After a while, his father put down his empty coffee cup and said, ‘Well, we should get going,’ and he stood so that the cat fell from his lap. Futh, trying to do the same thing but doing it awkwardly, got scratched.

Ernst led the way down the stairs to the front door, on the back of which his visitors’ kagouls were hanging on a hook. He took them down, handing the big one to Futh’s father and the smaller one to Futh, who tried to take it, and Ernst, looking hard at him before letting go, said, ‘You are just like my brother.’

Futh followed his father out onto the street, turning back to wave, to see whether he was still being watched. It seemed a very long way to the car, and the lighthouse, feeling huge now inside the little secret pocket of his kagoul, banged against his chest as he walked.

Futh finishes his second enormous beer and orders another. By the time that is gone, he is feeling pretty drunk. He stands up carefully and steps away from the table and into the street. He walks towards his hotel, trying to hum a tune which was a favourite of his mother’s, but he can’t get it. He concentrates on keeping his feet in the middle of the pavement, but every now and again his right shoulder scrapes against the wall, or the kerb falls away beneath his left foot.

Entering the hotel, he concentrates on walking in a straight line to the bar and then stands there swaying very slightly. There is a smell of damp dishcloths and dry-roasted peanuts which is making him feel ill. He sits down on a stool, thinking that he should have dinner.

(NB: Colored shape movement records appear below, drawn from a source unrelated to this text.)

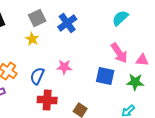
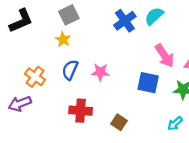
cyan semicircle: (120, 18) -> (154, 16), moved
blue cross: (67, 23) -> (125, 21), moved
blue semicircle: (37, 76) -> (70, 70), moved

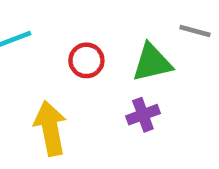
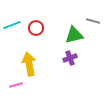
red circle: (86, 60) -> (36, 28), moved

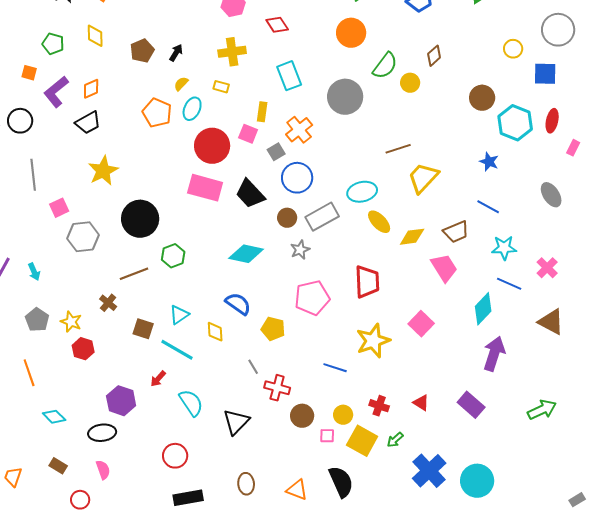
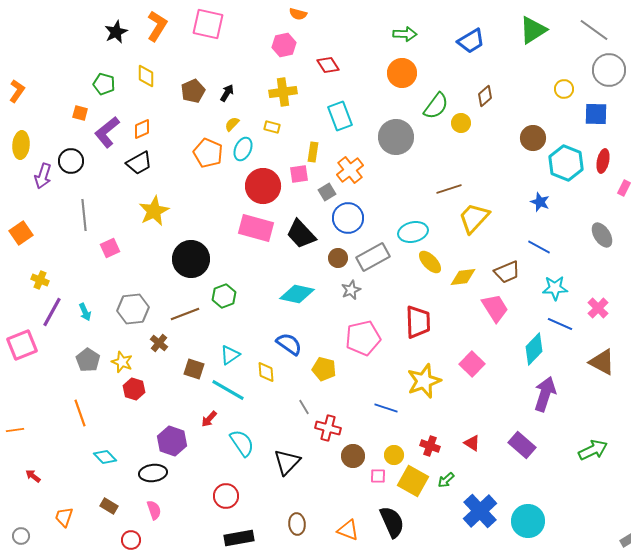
pink square: (248, 134) -> (299, 174), turned -30
gray hexagon: (83, 237) -> (133, 309), moved

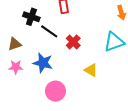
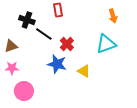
blue star: (43, 63) -> (57, 64), moved
pink circle: (55, 91) -> (24, 91), moved

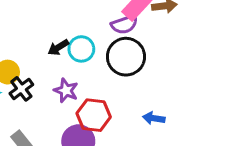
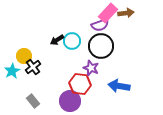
purple star: (66, 91) -> (91, 68), moved
blue arrow: (154, 118) -> (119, 86), size x1.5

He thinks of Angela sitting down to her dinner in their house, the house to which he will not be returning. When he gets back to England he will be moving straight into a flat. All those self-assembly boxes will be there, with all his things inside waiting to be unpacked. Angela will eat in what will now be her home and he will eat in his, and he wonders if they will still retain the habits of their marriage, sitting down to eat at the same time, having their main course at the table and their pudding on the sofa, watching the same television programmes while they eat. He imagines messaging her from his bedroom window — flash-flash-flash — before they each get into their separate beds and go to sleep.

There is a half-drunk beer in front of him. He does not remember buying it or speaking to anyone. He does not appear to have ordered food. He does not even have a menu. No one else is eating and the bar looks like it is closing. He stands up and goes to his room and it occurs to him that he forgot to pay for the beers he had in town.

He goes first to room six, before remembering where he is. Letting himself into his room, he thinks how much he would like a bedtime snack. He used to ask Angela, if he came home hungry after drinking, to make him a sandwich or something, and she used to say, ‘I’m not your mother.’

He puts on his pyjamas and climbs into bed, wishing that there were someone who would bring him a little supper.